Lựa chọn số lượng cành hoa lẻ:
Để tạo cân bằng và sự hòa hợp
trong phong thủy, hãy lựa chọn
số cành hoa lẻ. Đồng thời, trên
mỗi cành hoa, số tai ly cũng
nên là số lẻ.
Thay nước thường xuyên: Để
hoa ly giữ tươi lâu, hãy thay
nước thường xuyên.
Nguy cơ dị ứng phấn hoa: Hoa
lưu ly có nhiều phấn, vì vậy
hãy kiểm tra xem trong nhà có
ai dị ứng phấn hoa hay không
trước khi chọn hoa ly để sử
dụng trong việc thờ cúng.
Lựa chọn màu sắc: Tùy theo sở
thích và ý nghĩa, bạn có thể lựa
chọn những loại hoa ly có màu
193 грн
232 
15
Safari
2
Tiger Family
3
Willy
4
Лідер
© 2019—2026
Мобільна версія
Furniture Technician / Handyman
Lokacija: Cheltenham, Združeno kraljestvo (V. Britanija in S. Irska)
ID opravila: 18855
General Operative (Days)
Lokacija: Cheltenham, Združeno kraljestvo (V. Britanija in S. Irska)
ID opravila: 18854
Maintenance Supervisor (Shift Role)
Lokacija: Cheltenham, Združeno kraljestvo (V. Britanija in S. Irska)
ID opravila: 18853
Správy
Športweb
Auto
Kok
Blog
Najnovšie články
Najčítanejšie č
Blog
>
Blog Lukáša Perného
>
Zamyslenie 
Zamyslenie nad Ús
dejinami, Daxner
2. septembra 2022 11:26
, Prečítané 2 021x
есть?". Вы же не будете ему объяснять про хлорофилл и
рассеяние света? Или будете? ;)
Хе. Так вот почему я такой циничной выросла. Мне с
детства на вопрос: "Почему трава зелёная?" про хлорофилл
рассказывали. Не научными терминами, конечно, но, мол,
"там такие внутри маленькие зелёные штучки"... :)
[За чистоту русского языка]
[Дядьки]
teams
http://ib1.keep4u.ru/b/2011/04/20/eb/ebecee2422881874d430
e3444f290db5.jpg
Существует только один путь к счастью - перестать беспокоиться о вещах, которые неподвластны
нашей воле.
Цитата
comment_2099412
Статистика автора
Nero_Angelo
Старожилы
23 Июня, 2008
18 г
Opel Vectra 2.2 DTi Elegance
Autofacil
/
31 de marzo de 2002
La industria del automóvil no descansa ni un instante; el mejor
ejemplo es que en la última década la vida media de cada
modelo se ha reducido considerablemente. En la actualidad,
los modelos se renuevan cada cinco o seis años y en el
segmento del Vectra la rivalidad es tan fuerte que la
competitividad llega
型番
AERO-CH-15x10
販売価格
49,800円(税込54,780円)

EXERCISE: State how many lines in the rows above contain the string "cada", and give only that number.

EXPECTED ANSWER: 2